Long-term memory in brain magnetite.

Despite theoretical and experimental efforts to model neuronal networks, the origin of cerebral cognitive functions and memory formation are still unknown. Recently, we have proposed that in addition to chemical and electrical signals, the cellular components of the neocortex (especially neurons and astrocytes) may communicate with each other through magnetic signals generated by themselves. This magnetic communication would be the ground of short-term memory. In the present paper, we propose that brain magnetite may be a component of the mechanisms, conserved during evolution, to detect and transduce magnetic fields generated inside the cerebral neocortex. Specifically, we propose a possible role for magnetite nanoparticles, distributed through neuronal and astroglial membranes, in perception, transduction and storage of information that arrives to the neocortex.

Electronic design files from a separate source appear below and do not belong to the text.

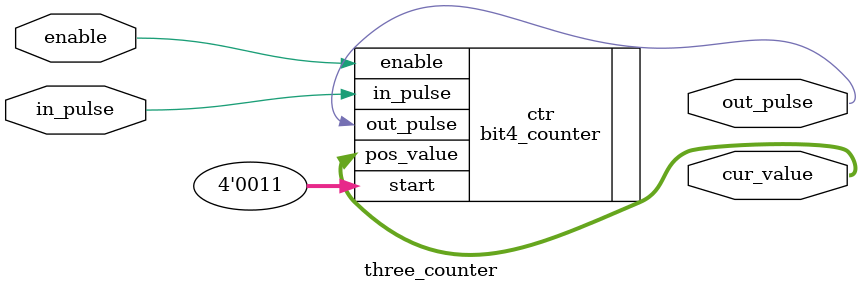
<source format=v>
`include "bit4_counter.v"

/*Counter that counts in this order:
2,1,0,2... on every posedge of in_pulse. 
Outputs a pulse on out_pulse whenever it resets to 0*/
module three_counter(
	input enable,
    input in_pulse,
    output out_pulse,
    output [3:0] cur_value);

	bit4_counter ctr (
		.enable(enable),
		.in_pulse(in_pulse),
		.start(4'd3),
		.out_pulse(out_pulse),
		.pos_value(cur_value));
endmodule
</source>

Neuromagnetic dialogue between neuronal minicolumns and astroglial network: a new approach for memory and cerebral computation.

Rapidly accumulating experimental data over the past two decades discloses extremely complex neuro-glial interactions and provides new insights regarding novel roles of glial cells, particularly astrocytes, in complex functions. Widespread astrocytic processes, interconnected by gap junctions, form an extremely large physiological syncytium. This structure in conjunction with neuronal activity, very likely contributes to cognitive functions. Based on electrophysiological and neuroanatomical data, the present hypothesis proposes a self-organised, iterative and reciprocal magnetic interaction between neurones and astrocytes to explain neurocomputation, including memory processing, in the human neocortex.

Architectural organisation of neuronal activity-associated magnetic fields: a hypothesis for memory.

Despite intensive investigation into the mechanisms underlying the memory process, the physical bases for this superior cognitive function remain elusive. Neuronal activity-associated magnetic fields (NAAMFs) hypothesis of memory suggests that items of information are stored as three-dimensional bundles of magnetic fields associated to the complex but extremely organised cerebral cortex. The present paper proposes a plausible architectural organisation of neuronal activity-associated magnetic fields that may explain how information could be stored in the human cerebral cortex. Magnetic fields generated as consequence of neuronal minicolumns activation could modify the basal "electromagnetic status" of the closest astrocytes allowing codification and storage of information.